Following up on #4 , It should now be possible to try and re-implement Ham2Pose metrics very closely.

Regarding implementation of 'nMSE', 'nAPE', 'DTW', 'nDTW' from Ham2Pose, first of all they are OpenPose based. However Zifan implemented Holistic versions: https://github.com/J22Melody/iict-eval-private/blob/text2pose/metrics/metrics.py

Preprocessing

All of them use the following preprocesssing:https://github.com/J22Melody/iict-eval-private/blob/text2pose/metrics/metrics.py#L15C1-L33C16

def normalize_pose(pose: Pose) -> Pose:
    return pose.normalize(pose.header.normalization_info(
        p1=("POSE_LANDMARKS", "RIGHT_SHOULDER"),
        p2=("POSE_LANDMARKS", "LEFT_SHOULDER")
    ))


def get_pose(pose_path: str):
    with open(pose_path, 'rb') as f:
        pose = Pose.read(f.read())

    if "WORLD_LANDMARKS" in [c.name for c in pose.header.components]:
        pose = pose.get_components(["POSE_LANDMARKS", "FACE_LANDMARKS", "LEFT_HAND_LANDMARKS", "RIGHT_HAND_LANDMARKS"])
    if "FACE_LANDMARKS" in [c.name for c in pose.header.components]:
        pose = reduce_holistic(pose)

    pose = normalize_pose(pose)

    return pose

In our library this is accomplished by chaining the following Preprocessors

  • RemoveWorldLandmarksProcessor()
  • ReduceHolisticProcessor()
  • NormalizePosesProcessor()

But then the Distance Measures would need some tweaking, those are at https://github.com/J22Melody/iict-eval-private/blob/text2pose/metrics/ham2pose.py. Some of our metrics might be equivalent, for example we could mimic a lot of them by adding

  • ZeroPadShorterPosesProcessor

And then calling PowerDistance.

which metrics are defined?

There are 4:

                entry['nMSE'] = compare_poses(pose_hyp, pose_ref, distance_function=mse)
                entry['nAPE'] = compare_poses(pose_hyp, pose_ref, distance_function=APE)
                entry['DTW'] = compare_poses(pose_hyp, pose_ref, distance_function=fastdtw)
                entry['nDTW'] = compare_poses(pose_hyp, pose_ref, distance_function='nfastdtw')

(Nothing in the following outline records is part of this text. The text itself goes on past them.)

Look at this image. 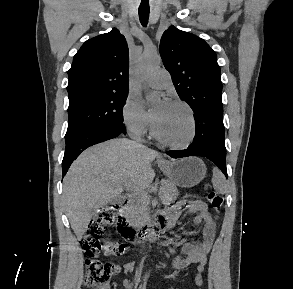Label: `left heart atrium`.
Masks as SVG:
<instances>
[{
  "mask_svg": "<svg viewBox=\"0 0 293 289\" xmlns=\"http://www.w3.org/2000/svg\"><path fill=\"white\" fill-rule=\"evenodd\" d=\"M168 106H169V103L168 102H166V101H164L161 105H160V107L158 108V110L155 112V114L153 115V120H154V122L156 121V120H158L161 116H162V114L166 111V109L168 108Z\"/></svg>",
  "mask_w": 293,
  "mask_h": 289,
  "instance_id": "1",
  "label": "left heart atrium"
}]
</instances>
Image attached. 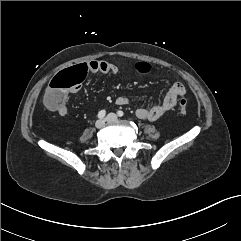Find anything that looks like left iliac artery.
Returning <instances> with one entry per match:
<instances>
[{
  "label": "left iliac artery",
  "mask_w": 241,
  "mask_h": 241,
  "mask_svg": "<svg viewBox=\"0 0 241 241\" xmlns=\"http://www.w3.org/2000/svg\"><path fill=\"white\" fill-rule=\"evenodd\" d=\"M117 115H118L119 117H122V116L124 115V112L121 111V110H119V111L117 112Z\"/></svg>",
  "instance_id": "obj_1"
}]
</instances>
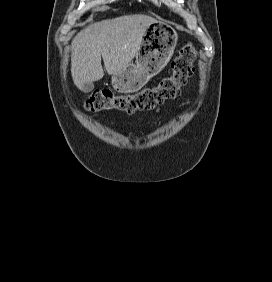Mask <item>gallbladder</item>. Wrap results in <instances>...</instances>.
I'll return each instance as SVG.
<instances>
[{
  "label": "gallbladder",
  "instance_id": "gallbladder-1",
  "mask_svg": "<svg viewBox=\"0 0 272 282\" xmlns=\"http://www.w3.org/2000/svg\"><path fill=\"white\" fill-rule=\"evenodd\" d=\"M93 88H94L93 84H91V83H86V84L83 86V92L88 93V92L92 91Z\"/></svg>",
  "mask_w": 272,
  "mask_h": 282
}]
</instances>
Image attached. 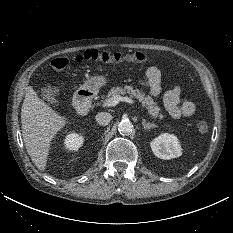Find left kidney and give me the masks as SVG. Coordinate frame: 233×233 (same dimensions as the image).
<instances>
[{"label": "left kidney", "mask_w": 233, "mask_h": 233, "mask_svg": "<svg viewBox=\"0 0 233 233\" xmlns=\"http://www.w3.org/2000/svg\"><path fill=\"white\" fill-rule=\"evenodd\" d=\"M151 149L155 156L169 160L182 155L178 138L173 134L163 133L151 142Z\"/></svg>", "instance_id": "5707ae66"}]
</instances>
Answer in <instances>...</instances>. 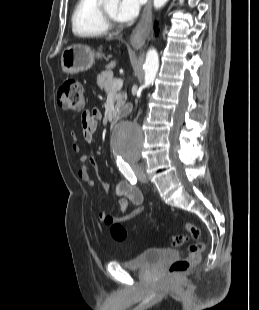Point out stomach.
I'll list each match as a JSON object with an SVG mask.
<instances>
[{"mask_svg": "<svg viewBox=\"0 0 259 310\" xmlns=\"http://www.w3.org/2000/svg\"><path fill=\"white\" fill-rule=\"evenodd\" d=\"M95 57H101V54L94 53L86 45L75 44L68 46L61 55L62 70L67 74L87 71L93 65Z\"/></svg>", "mask_w": 259, "mask_h": 310, "instance_id": "1", "label": "stomach"}]
</instances>
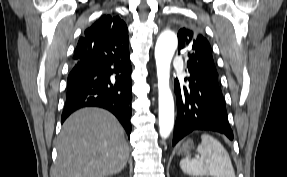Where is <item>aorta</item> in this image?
<instances>
[{
	"instance_id": "1",
	"label": "aorta",
	"mask_w": 287,
	"mask_h": 177,
	"mask_svg": "<svg viewBox=\"0 0 287 177\" xmlns=\"http://www.w3.org/2000/svg\"><path fill=\"white\" fill-rule=\"evenodd\" d=\"M178 45L174 32L163 31L156 42L155 60L158 77L159 134L166 139L174 127V99L170 89V65Z\"/></svg>"
}]
</instances>
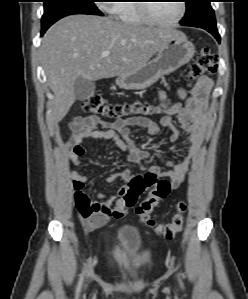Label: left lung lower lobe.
<instances>
[{
	"mask_svg": "<svg viewBox=\"0 0 248 299\" xmlns=\"http://www.w3.org/2000/svg\"><path fill=\"white\" fill-rule=\"evenodd\" d=\"M201 28H203V29L207 30L209 33H211L217 39V41L220 43V35L218 33L216 26L201 27Z\"/></svg>",
	"mask_w": 248,
	"mask_h": 299,
	"instance_id": "0a47b994",
	"label": "left lung lower lobe"
}]
</instances>
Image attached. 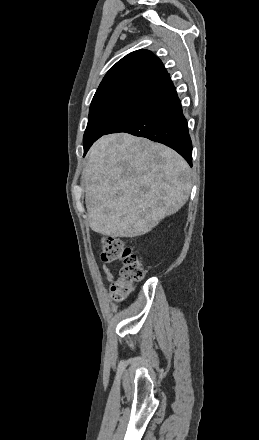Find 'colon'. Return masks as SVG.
I'll return each mask as SVG.
<instances>
[{"instance_id":"colon-1","label":"colon","mask_w":259,"mask_h":440,"mask_svg":"<svg viewBox=\"0 0 259 440\" xmlns=\"http://www.w3.org/2000/svg\"><path fill=\"white\" fill-rule=\"evenodd\" d=\"M100 256L106 263H120L118 277L111 284V294L116 301H121L130 294L134 283L143 279V264L130 247L114 237L102 239Z\"/></svg>"}]
</instances>
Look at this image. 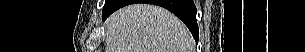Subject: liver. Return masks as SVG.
<instances>
[{"label":"liver","mask_w":305,"mask_h":52,"mask_svg":"<svg viewBox=\"0 0 305 52\" xmlns=\"http://www.w3.org/2000/svg\"><path fill=\"white\" fill-rule=\"evenodd\" d=\"M105 52H194L187 27L168 10L132 4L106 22Z\"/></svg>","instance_id":"obj_1"}]
</instances>
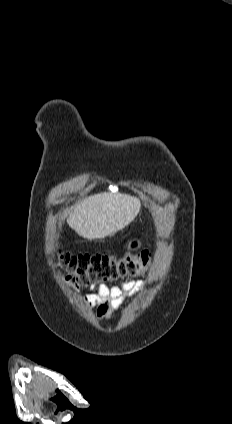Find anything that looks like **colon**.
Segmentation results:
<instances>
[{
	"instance_id": "colon-1",
	"label": "colon",
	"mask_w": 232,
	"mask_h": 424,
	"mask_svg": "<svg viewBox=\"0 0 232 424\" xmlns=\"http://www.w3.org/2000/svg\"><path fill=\"white\" fill-rule=\"evenodd\" d=\"M153 252L72 254L60 252L58 262L66 272V280L76 287H88L102 282L135 277L148 270Z\"/></svg>"
}]
</instances>
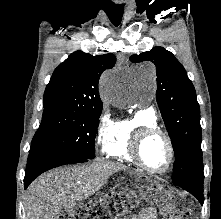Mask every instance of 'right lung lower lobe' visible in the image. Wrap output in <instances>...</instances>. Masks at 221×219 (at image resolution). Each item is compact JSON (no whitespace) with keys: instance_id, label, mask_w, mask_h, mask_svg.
I'll return each mask as SVG.
<instances>
[{"instance_id":"1","label":"right lung lower lobe","mask_w":221,"mask_h":219,"mask_svg":"<svg viewBox=\"0 0 221 219\" xmlns=\"http://www.w3.org/2000/svg\"><path fill=\"white\" fill-rule=\"evenodd\" d=\"M88 160L66 155L46 147H37L31 150L28 156L24 188L26 189L38 175L49 169L66 164L87 162Z\"/></svg>"}]
</instances>
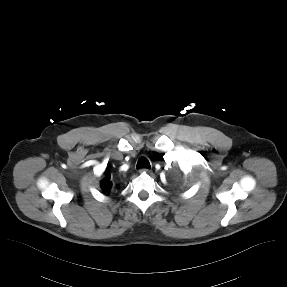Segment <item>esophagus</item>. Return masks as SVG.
Wrapping results in <instances>:
<instances>
[{"instance_id": "34e87169", "label": "esophagus", "mask_w": 287, "mask_h": 287, "mask_svg": "<svg viewBox=\"0 0 287 287\" xmlns=\"http://www.w3.org/2000/svg\"><path fill=\"white\" fill-rule=\"evenodd\" d=\"M140 172H146V173L150 174L151 170L148 169V168H143V169L140 170Z\"/></svg>"}]
</instances>
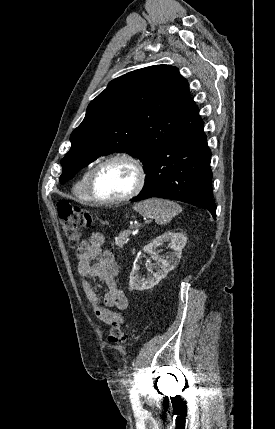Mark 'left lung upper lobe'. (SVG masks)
<instances>
[{
    "label": "left lung upper lobe",
    "instance_id": "1",
    "mask_svg": "<svg viewBox=\"0 0 275 429\" xmlns=\"http://www.w3.org/2000/svg\"><path fill=\"white\" fill-rule=\"evenodd\" d=\"M192 101L187 80L169 65L145 67L112 80L72 132L60 183L114 151L141 159L146 171Z\"/></svg>",
    "mask_w": 275,
    "mask_h": 429
}]
</instances>
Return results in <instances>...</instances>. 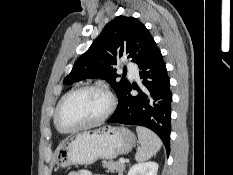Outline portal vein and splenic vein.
I'll return each mask as SVG.
<instances>
[{"mask_svg":"<svg viewBox=\"0 0 233 175\" xmlns=\"http://www.w3.org/2000/svg\"><path fill=\"white\" fill-rule=\"evenodd\" d=\"M119 162H120L121 164H124V163H125V159H124V158H120Z\"/></svg>","mask_w":233,"mask_h":175,"instance_id":"1","label":"portal vein and splenic vein"}]
</instances>
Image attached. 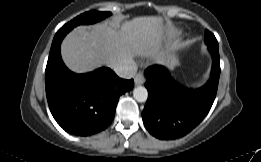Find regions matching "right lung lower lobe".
<instances>
[{"label":"right lung lower lobe","mask_w":261,"mask_h":162,"mask_svg":"<svg viewBox=\"0 0 261 162\" xmlns=\"http://www.w3.org/2000/svg\"><path fill=\"white\" fill-rule=\"evenodd\" d=\"M56 33L45 71L48 105L56 122L68 133L90 136L112 122L119 97L132 90L134 81L119 78L107 67L75 74L64 65L60 45L69 32Z\"/></svg>","instance_id":"right-lung-lower-lobe-1"}]
</instances>
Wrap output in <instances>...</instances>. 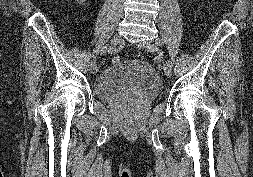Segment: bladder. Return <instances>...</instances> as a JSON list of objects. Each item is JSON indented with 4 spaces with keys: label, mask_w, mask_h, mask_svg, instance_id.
Instances as JSON below:
<instances>
[{
    "label": "bladder",
    "mask_w": 253,
    "mask_h": 177,
    "mask_svg": "<svg viewBox=\"0 0 253 177\" xmlns=\"http://www.w3.org/2000/svg\"><path fill=\"white\" fill-rule=\"evenodd\" d=\"M162 88V82L151 65L125 60L105 68L97 76L93 90L105 101L132 98L150 102L160 95Z\"/></svg>",
    "instance_id": "obj_1"
}]
</instances>
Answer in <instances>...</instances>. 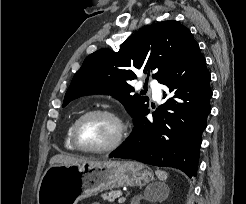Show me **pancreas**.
<instances>
[{
    "label": "pancreas",
    "instance_id": "1",
    "mask_svg": "<svg viewBox=\"0 0 246 204\" xmlns=\"http://www.w3.org/2000/svg\"><path fill=\"white\" fill-rule=\"evenodd\" d=\"M121 195H122V191L117 190V191H111L108 193H104L101 195V197L105 201L113 202L115 199L119 198Z\"/></svg>",
    "mask_w": 246,
    "mask_h": 204
}]
</instances>
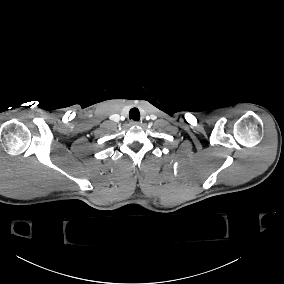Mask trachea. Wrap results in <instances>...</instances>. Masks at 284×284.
<instances>
[{"mask_svg":"<svg viewBox=\"0 0 284 284\" xmlns=\"http://www.w3.org/2000/svg\"><path fill=\"white\" fill-rule=\"evenodd\" d=\"M129 118L133 119L134 121H139L140 119V112L137 108H132L129 112Z\"/></svg>","mask_w":284,"mask_h":284,"instance_id":"3493384b","label":"trachea"}]
</instances>
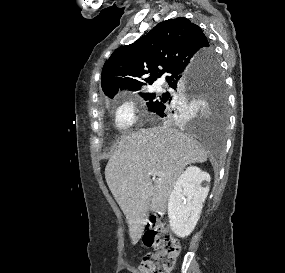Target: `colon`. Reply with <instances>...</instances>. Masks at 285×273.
<instances>
[{
	"instance_id": "1",
	"label": "colon",
	"mask_w": 285,
	"mask_h": 273,
	"mask_svg": "<svg viewBox=\"0 0 285 273\" xmlns=\"http://www.w3.org/2000/svg\"><path fill=\"white\" fill-rule=\"evenodd\" d=\"M143 243L154 251L144 256L140 272L169 273L180 253V244L163 220H152L151 227L143 235Z\"/></svg>"
}]
</instances>
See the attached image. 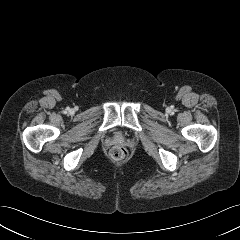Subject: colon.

The critical function is compare_poses, here: https://github.com/J22Melody/iict-eval-private/blob/text2pose/metrics/ham2pose.py#L163, which defines them all as aggregated trajectory-based distances. It essentially does:

for each keypoint index:
   pick a method for calculating trajectory distances
   calculate a distance for the two trajectories with that index (e.g. right shoulder)
take the average of all the trajectory distances

We can mimic this with AggregatedDistanceMeasure https://github.com/sign-language-processing/pose-evaluation/blob/main/pose_evaluation/metrics/distance_measure.py#L68

DistanceMeasure also has code for iterating over keypoint trajectories
https://github.com/sign-language-processing/pose-evaluation/blob/main/pose_evaluation/metrics/distance_measure.py#L38, used in https://github.com/sign-language-processing/pose-evaluation/blob/main/pose_evaluation/metrics/dtw_metric.py#L27-L40

Some of the metrics are defined pointwise though, not trajectory-wise.

Distance Measures:

mse:

Annotated with ChatGPT, this is

def mse(trajectory1, trajectory2):
    # Ensure both trajectories have the same length by padding the shorter one with zeros
    if len(trajectory1) < len(trajectory2):
        diff = len(trajectory2) - len(trajectory1)
        trajectory1 = np.concatenate((trajectory1, np.zeros((diff, 3))))
    elif len(trajectory2) < len(trajectory1):
        diff = len(trajectory1) - len(trajectory2)
        trajectory2 = np.concatenate((trajectory2, np.zeros((diff, 3))))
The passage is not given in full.